Wir haben einen großen E-Mail-Verteiler. Doch wir haben noch längst nicht alle Autorinnen und Autoren erreichen können. Wir bitten alle, die von unserer Initiative erfahren, meldet Euch bei uns. Wir wollen unseren Kreis immer weiter vergrößern.

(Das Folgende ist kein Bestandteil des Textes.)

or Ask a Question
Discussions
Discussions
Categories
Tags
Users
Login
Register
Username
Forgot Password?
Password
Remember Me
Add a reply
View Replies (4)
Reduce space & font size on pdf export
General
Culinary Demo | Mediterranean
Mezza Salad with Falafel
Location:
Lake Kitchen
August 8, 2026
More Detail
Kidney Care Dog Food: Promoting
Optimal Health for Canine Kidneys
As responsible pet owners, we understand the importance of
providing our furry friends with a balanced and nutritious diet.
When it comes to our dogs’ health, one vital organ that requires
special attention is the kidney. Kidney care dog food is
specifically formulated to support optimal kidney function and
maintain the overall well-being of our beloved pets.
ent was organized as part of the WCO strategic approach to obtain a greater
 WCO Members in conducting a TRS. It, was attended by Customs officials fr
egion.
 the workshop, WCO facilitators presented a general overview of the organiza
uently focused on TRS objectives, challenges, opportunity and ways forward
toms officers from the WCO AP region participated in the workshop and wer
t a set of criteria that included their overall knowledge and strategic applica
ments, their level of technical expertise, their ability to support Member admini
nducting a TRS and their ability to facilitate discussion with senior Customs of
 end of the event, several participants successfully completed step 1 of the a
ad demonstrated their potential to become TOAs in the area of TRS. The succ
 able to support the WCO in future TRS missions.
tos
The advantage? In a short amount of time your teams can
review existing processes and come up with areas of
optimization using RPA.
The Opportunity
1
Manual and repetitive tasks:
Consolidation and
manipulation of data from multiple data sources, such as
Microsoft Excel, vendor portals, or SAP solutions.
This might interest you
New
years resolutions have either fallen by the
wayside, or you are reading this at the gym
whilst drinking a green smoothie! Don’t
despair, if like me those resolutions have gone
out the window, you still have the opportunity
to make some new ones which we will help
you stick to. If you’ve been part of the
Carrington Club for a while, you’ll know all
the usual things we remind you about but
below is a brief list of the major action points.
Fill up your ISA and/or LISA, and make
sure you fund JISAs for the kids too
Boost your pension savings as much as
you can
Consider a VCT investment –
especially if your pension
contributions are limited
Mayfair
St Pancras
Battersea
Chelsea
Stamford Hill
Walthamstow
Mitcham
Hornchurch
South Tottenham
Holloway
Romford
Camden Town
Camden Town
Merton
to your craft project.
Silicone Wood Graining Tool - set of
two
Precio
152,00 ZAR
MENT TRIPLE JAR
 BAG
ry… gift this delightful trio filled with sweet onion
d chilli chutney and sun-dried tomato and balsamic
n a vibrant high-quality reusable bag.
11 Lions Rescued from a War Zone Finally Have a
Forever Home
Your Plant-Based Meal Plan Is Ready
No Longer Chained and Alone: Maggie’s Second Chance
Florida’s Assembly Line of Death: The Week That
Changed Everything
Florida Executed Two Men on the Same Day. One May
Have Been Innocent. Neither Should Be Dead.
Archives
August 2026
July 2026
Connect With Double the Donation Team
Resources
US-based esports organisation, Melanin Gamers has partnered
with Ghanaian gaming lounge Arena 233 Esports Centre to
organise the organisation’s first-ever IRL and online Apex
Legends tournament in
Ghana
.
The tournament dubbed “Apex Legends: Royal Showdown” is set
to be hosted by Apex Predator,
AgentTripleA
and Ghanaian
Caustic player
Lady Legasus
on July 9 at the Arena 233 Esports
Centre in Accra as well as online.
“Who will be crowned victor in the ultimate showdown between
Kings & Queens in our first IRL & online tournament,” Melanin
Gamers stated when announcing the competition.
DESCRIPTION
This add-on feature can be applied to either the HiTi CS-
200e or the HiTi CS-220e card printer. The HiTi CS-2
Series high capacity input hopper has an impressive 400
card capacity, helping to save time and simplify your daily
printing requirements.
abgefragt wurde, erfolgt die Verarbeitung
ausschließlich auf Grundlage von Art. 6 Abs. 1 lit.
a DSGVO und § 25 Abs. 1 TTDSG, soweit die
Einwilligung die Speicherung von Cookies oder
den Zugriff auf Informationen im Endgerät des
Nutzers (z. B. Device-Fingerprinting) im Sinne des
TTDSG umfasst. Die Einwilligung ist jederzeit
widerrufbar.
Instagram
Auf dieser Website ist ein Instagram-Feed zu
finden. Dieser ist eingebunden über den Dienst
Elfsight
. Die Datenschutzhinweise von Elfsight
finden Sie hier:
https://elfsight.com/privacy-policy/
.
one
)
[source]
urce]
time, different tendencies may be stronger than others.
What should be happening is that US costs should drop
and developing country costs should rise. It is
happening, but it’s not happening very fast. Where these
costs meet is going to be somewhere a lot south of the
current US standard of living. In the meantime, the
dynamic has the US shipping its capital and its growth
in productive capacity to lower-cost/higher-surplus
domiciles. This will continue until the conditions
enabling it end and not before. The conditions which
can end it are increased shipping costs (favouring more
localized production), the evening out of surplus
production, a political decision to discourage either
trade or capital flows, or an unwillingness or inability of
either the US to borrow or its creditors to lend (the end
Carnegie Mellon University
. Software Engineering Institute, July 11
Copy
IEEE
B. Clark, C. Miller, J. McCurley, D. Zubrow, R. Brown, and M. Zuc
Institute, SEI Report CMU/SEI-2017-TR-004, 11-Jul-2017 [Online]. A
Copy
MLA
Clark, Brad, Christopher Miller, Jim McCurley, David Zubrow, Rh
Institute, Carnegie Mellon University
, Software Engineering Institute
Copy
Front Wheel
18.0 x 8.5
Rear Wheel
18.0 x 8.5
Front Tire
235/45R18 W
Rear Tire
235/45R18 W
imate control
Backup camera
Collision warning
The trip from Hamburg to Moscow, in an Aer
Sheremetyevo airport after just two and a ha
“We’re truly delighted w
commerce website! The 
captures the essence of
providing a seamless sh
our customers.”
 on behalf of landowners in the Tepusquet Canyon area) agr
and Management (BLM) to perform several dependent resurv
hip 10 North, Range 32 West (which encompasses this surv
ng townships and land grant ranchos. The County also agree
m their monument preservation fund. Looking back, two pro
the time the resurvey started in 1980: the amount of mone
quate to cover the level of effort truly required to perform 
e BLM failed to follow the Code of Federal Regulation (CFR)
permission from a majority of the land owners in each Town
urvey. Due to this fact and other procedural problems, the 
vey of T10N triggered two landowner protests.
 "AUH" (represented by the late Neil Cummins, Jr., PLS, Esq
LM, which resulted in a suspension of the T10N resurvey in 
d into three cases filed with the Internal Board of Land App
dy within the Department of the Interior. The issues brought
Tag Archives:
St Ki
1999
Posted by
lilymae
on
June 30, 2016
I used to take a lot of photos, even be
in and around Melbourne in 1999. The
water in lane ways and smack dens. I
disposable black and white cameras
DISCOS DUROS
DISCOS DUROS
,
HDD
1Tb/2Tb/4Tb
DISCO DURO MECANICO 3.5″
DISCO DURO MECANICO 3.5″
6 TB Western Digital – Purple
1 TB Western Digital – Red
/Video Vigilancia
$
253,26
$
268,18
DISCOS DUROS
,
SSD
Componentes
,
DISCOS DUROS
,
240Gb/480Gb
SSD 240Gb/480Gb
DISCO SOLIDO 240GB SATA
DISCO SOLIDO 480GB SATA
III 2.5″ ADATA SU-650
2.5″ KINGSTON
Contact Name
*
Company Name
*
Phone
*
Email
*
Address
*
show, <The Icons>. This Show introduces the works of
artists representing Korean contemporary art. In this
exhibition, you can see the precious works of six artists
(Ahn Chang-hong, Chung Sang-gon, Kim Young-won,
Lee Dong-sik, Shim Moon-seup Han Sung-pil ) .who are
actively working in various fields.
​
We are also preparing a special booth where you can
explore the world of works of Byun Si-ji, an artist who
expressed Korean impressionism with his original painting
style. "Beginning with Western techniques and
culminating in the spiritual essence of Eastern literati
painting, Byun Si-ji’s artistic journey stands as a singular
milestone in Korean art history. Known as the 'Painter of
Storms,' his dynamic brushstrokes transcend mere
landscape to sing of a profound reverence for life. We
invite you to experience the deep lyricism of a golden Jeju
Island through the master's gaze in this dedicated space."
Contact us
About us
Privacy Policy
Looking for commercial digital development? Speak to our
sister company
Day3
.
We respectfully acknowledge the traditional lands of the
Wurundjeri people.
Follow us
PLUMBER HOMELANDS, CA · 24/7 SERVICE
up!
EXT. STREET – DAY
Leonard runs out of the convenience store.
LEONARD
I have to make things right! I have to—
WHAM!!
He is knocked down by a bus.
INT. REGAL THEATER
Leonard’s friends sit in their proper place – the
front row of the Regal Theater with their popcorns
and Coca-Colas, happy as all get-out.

featureoffensive@hans-flesch-gesellschaft.de
Und nicht zuletzt, die AG DOK benötigt ausreichend Mitglieder aus dem Bereich „Audio-Dok“, um für und mit uns kämpfen zu können. Also fasst Euch ein Herz und werdet Mitglied. Nur so haben wir eine Chance, dass unsere „Feature-Offensive“ Erfolg haben wird. Die AG DOK ist unsere Chance. Und uns wurde garantiert, wenn die Sektion „Audio-Dok“ nicht gegründet werden kann, weil zu wenige von uns eingetreten sind, dann bekommt man den schon bezahlten Mitgliedsbeitrag wieder zurück.
Hier der Link zur AG DOK:
https://www.agdok.de/
Darum bitten wir Autorinnen und Autoren noch im Sommer einzutreten. Bitte mit dem Vermerk „Feature-Offensive“ im Antrag. Der Mitgliedsbeitrag für Radiofeature-Autor*innen beträgt in den ersten zwei Jahren jeweils nur 192 Euro im Jahr, also 16 Euro im Monat. Einen Sondertarif, zu Anfang. Wir sind optimistisch, dass es sich lohnen wird.